In the end, although everyone in the courtroom knew that Gary O’Connor had been responsible for the death of seventeen year old Amelie Toupin, a non-guilty verdict had been rendered due to insufficient proof. O’Connor had gone home, a free man, an unemployed drunk, a murderer who felt sorry for himself and blamed society for his misfortune while an innocent young woman, not even of legal drinking age, slowly rotted in her casket because of his actions.

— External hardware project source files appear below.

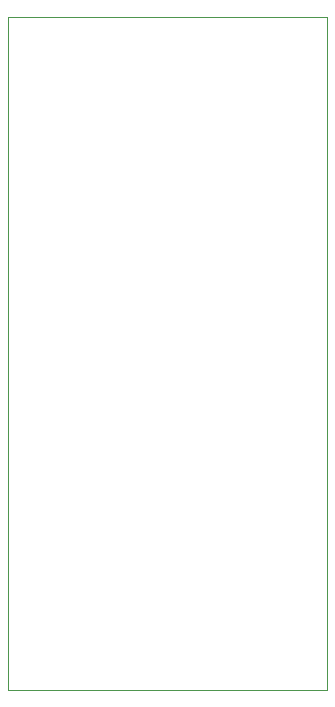
<source format=gko>
G75*
%MOIN*%
%OFA0B0*%
%FSLAX25Y25*%
%IPPOS*%
%LPD*%
%AMOC8*
5,1,8,0,0,1.08239X$1,22.5*
%
%ADD10C,0.00000*%
D10*
X0007612Y0008237D02*
X0007612Y0232646D01*
X0113911Y0232646D01*
X0113911Y0008237D01*
X0007612Y0008237D01*
M02*

</source>
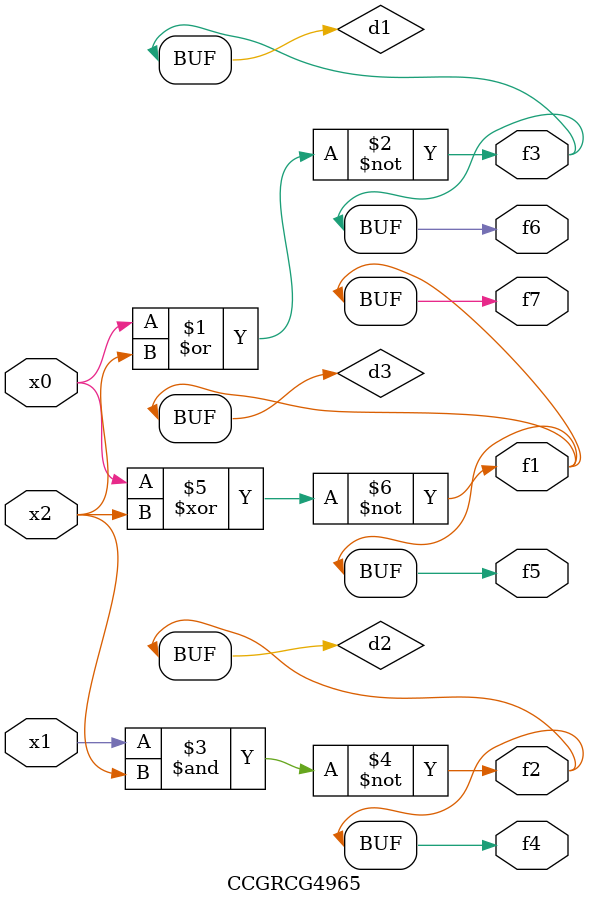
<source format=v>
module CCGRCG4965(
	input x0, x1, x2,
	output f1, f2, f3, f4, f5, f6, f7
);

	wire d1, d2, d3;

	nor (d1, x0, x2);
	nand (d2, x1, x2);
	xnor (d3, x0, x2);
	assign f1 = d3;
	assign f2 = d2;
	assign f3 = d1;
	assign f4 = d2;
	assign f5 = d3;
	assign f6 = d1;
	assign f7 = d3;
endmodule

</source>
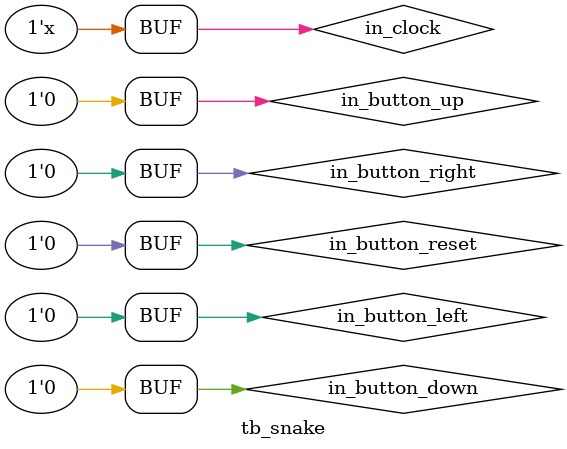
<source format=v>
`timescale 1ns / 1ps


module tb_snake;

	// Inputs
	reg in_clock;
	reg in_button_up;
	reg in_button_down;
	reg in_button_left;
	reg in_button_right;
	reg in_button_reset;

	// Outputs
	wire [2:0] out_VGA_R;
	wire [2:0] out_VGA_G;
	wire [1:0] out_VGA_B;
	wire out_hSync;
	wire out_vSync;

	// Instantiate the Unit Under Test (UUT)
	snake uut (
		.in_clock(in_clock), 
		.in_button_up(in_button_up), 
		.in_button_down(in_button_down), 
		.in_button_left(in_button_left), 
		.in_button_right(in_button_right), 
		.in_button_reset(in_button_reset), 
		.out_VGA_R(out_VGA_R), 
		.out_VGA_G(out_VGA_G), 
		.out_VGA_B(out_VGA_B), 
		.out_hSync(out_hSync), 
		.out_vSync(out_vSync)
	);
    
    always #5 in_clock = ~in_clock;

	initial begin
		// Initialize Inputs
		in_clock = 0;
		in_button_up = 0;
		in_button_down = 0;
		in_button_left = 0;
		in_button_right = 0;
		in_button_reset = 1;

		// Wait 100 ns for global reset to finish
		#100;
        in_button_reset = 0;
        
		// Add stimulus here

	end
      
endmodule


</source>
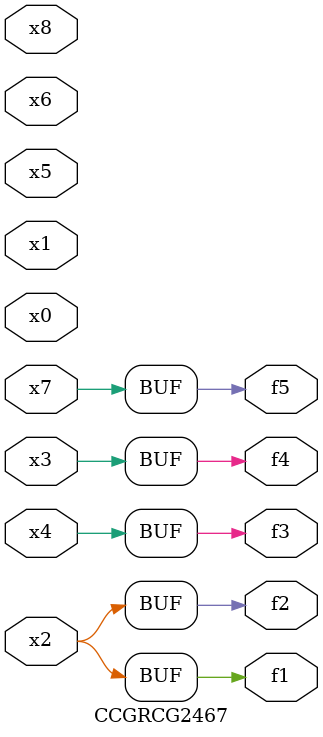
<source format=v>
module CCGRCG2467(
	input x0, x1, x2, x3, x4, x5, x6, x7, x8,
	output f1, f2, f3, f4, f5
);
	assign f1 = x2;
	assign f2 = x2;
	assign f3 = x4;
	assign f4 = x3;
	assign f5 = x7;
endmodule

</source>
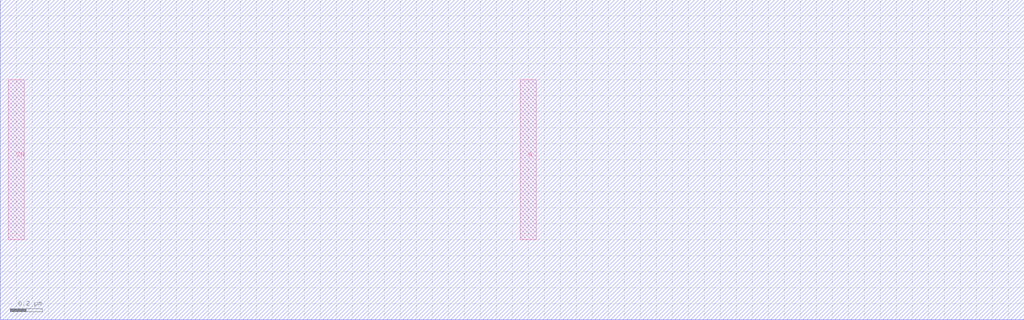
<source format=lef>
VERSION 5.5 ;
NAMESCASESENSITIVE ON ;
BUSBITCHARS "[]" ;
DIVIDERCHAR "/" ;

UNITS
  DATABASE MICRONS	1000 ;
END UNITS

MANUFACTURINGGRID	0.005 ;

SITE core
  SIZE 0.20 BY 2.00 ;
  CLASS CORE ;
END core

LAYER metal1
  TYPE			ROUTING ;
  DIRECTION		HORIZONTAL ;
  PITCH			0.200 ;
  OFFSET		0.000 ;
  WIDTH			0.100 ;
END metal1

LAYER metal2
  TYPE			ROUTING ;
  DIRECTION		VERTICAL ;
  PITCH			0.200 ;
  OFFSET		0.100 ;
  WIDTH			0.1 ;
END metal2

LAYER metal3
  TYPE			ROUTING ;
  DIRECTION		HORIZONTAL ;
  PITCH			0.200 ;
  OFFSET		0.000 ;
  WIDTH			0.1 ;
END metal3

MACRO DFF_X1
  CLASS CORE ;
  ORIGIN 0 0  ;
  SIZE 1.6 BY 2.0 ;

  SITE  core ;
  PIN Q DIRECTION OUTPUT ;
    PORT
			LAYER metal2 ;
      RECT 0.05 0.500 0.15 1.500 ;
    END
  END Q 
  PIN CK DIRECTION INPUT ;
    PORT
			LAYER metal1 ;
      RECT 0.45 0.500 0.55 1.500 ;
    END
  END CK
  PIN D DIRECTION INPUT ;
    PORT
			LAYER metal1 ;
      RECT 1.05 0.500 1.15 1.500 ;
    END
  END D
END DFF_X1 

MACRO INV_X1
  CLASS CORE ;
  ORIGIN 0 0  ;
  SIZE 0.8 BY 2.0 ;

  SITE  core ;
  PIN ZN DIRECTION OUTPUT ;
    PORT
			LAYER metal1 ;
      RECT 0.05 0.500 0.15 1.500 ;
    END
  END ZN
  PIN A DIRECTION INPUT ;
    PORT
			LAYER metal1 ;
      RECT 0.45 0.500 0.55 1.500 ;
    END
  END A
END INV_X1

MACRO INV_X8
  CLASS CORE ;
  ORIGIN 0 0  ;
  SIZE 6.4 BY 2.0 ;

  SITE  core ;
  PIN ZN DIRECTION OUTPUT ;
    PORT
      LAYER metal1 ;
      RECT 0.05 0.500 0.15 1.500 ;
    END
  END ZN
  PIN A DIRECTION INPUT ;
    PORT
      LAYER metal1 ;
      RECT 3.25 0.500 3.35 1.500 ;
    END
  END A
END INV_X8

MACRO NAND2_X1
  CLASS CORE ;
  ORIGIN 0 0  ;
  SIZE 1.2 BY 2.0 ;

  SITE  core ;
  PIN ZN DIRECTION OUTPUT ;
    PORT
			LAYER metal1 ;
      RECT 0.05 0.500 0.15 1.500 ;
    END
  END ZN 
  PIN A1 DIRECTION INPUT ;
    PORT
			LAYER metal1 ;
      RECT 0.45 0.500 0.55 1.500 ;
    END
  END A1
  PIN A2 DIRECTION INPUT ;
    PORT
			LAYER metal1 ;
      RECT 0.85 0.500 0.95 1.500 ;
    END
  END A2
END NAND2_X1

MACRO NOR2_X1
  CLASS CORE ;
  ORIGIN 0 0  ;
  SIZE 1.2 BY 2.0 ;

  SITE  core ;
  PIN ZN DIRECTION OUTPUT ;
    PORT
			LAYER metal1 ;
      RECT 0.05 0.500 0.15 1.500 ;
    END
  END ZN
  PIN A1 DIRECTION INPUT ;
    PORT
			LAYER metal1 ;
      RECT 0.45 0.500 0.55 1.500 ;
    END
  END A1
  PIN A2 DIRECTION INPUT ;
    PORT
			LAYER metal1 ;
      RECT 0.85 0.500 0.95 1.500 ;
    END
  END A2
END NOR2_X1

END LIBRARY

</source>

I had taken the afternoon off, I could afford to with the time I put in, and followed O’Connor through his usual ritual of going for a late breakfast at a small greasy spoon near the basement condominium he lived in, courtesy of his mother, deceased a year earlier. The remainder of the afternoon had dwindled away with O’Connor slowly sucking down his usual quota of four pints of beer on tap at a local pub, paid from his rapidly diminishing share of the inheritance his mother had left.
As expected, he had next visited the liquor store at the nearby shopping mall for a twenty-six ounce bottle of obscure brandy, his cheap evening companion of late then gone on to the supermarket to buy dinner, a can of no-name pasta in tomato sauce. Keeping with his schedule, he had headed home where he had dumped the contents of the pasta can into a dirty pot recouped from the sink and set it on the burner to heat while he knocked back two hefty shots of brandy – aperitifs before the evening meal.
I watched him as he went through the usual routine, first from a distance and as the evening wore on, from inside his basement dwelling, the lock on his patio door nowhere near a challenge for one intent on entering. He’d finished his dinner, slurping the soggy pasta right out of the pot
with a soup spoon – bachelor-style, some might argue – before settling down on the couch, mumbling to himself in the diminishing light as he poured shot after shot of cheap brandy into the juice glass which served as his drinking vessel of choice.
“How’s it going, Gary?” I asked, stepping from the darkness of his bedroom and into the tiny living room/dining room adjacent to the even tinier kitchen.
“Who are you?” he slurred, the curiosity in his question a barely distinguishable factor.
“I’m here about Amelie,” I replied.
“Amelie?” O’Connor questioned before the synapses clicked into place. “Oh, the girl they say I ran down.”
“She’s the one,” I confirmed. “You hit her with your sister’s car.”
O’Connor shrugged, his look morose then nodded. “Yeah, whatever… but it all worked out for my sister and her car… and they said it was okay in court… now, I just have to find another job… I’m an accountant, you know.”
“Yes, I read about that, Gary,” I replied.
“Lost my job though,” O’Connor continued, adopting a depressed expression once more. “Wasn’t even drinking on the job, or barely. They fired me anyway. Said it was because of the legal problems I was having. Not sure they can do that but maybe they can. Big companies have lawyers to deal with that kind of thing. Make it difficult for little guys like me, just trying to do my job and earn a living.”
“Yeah, life’s a bitch, Gary,” I agreed, “But what about Amelie? Don’t you think that sucks? She was only seventeen. Never had a chance to live life and now she’s gone.”
O’Connor leaned over and carefully refilled his juice glass from the now nearly empty bottle. Once done, he placed the bottle back down and raised his glass to me.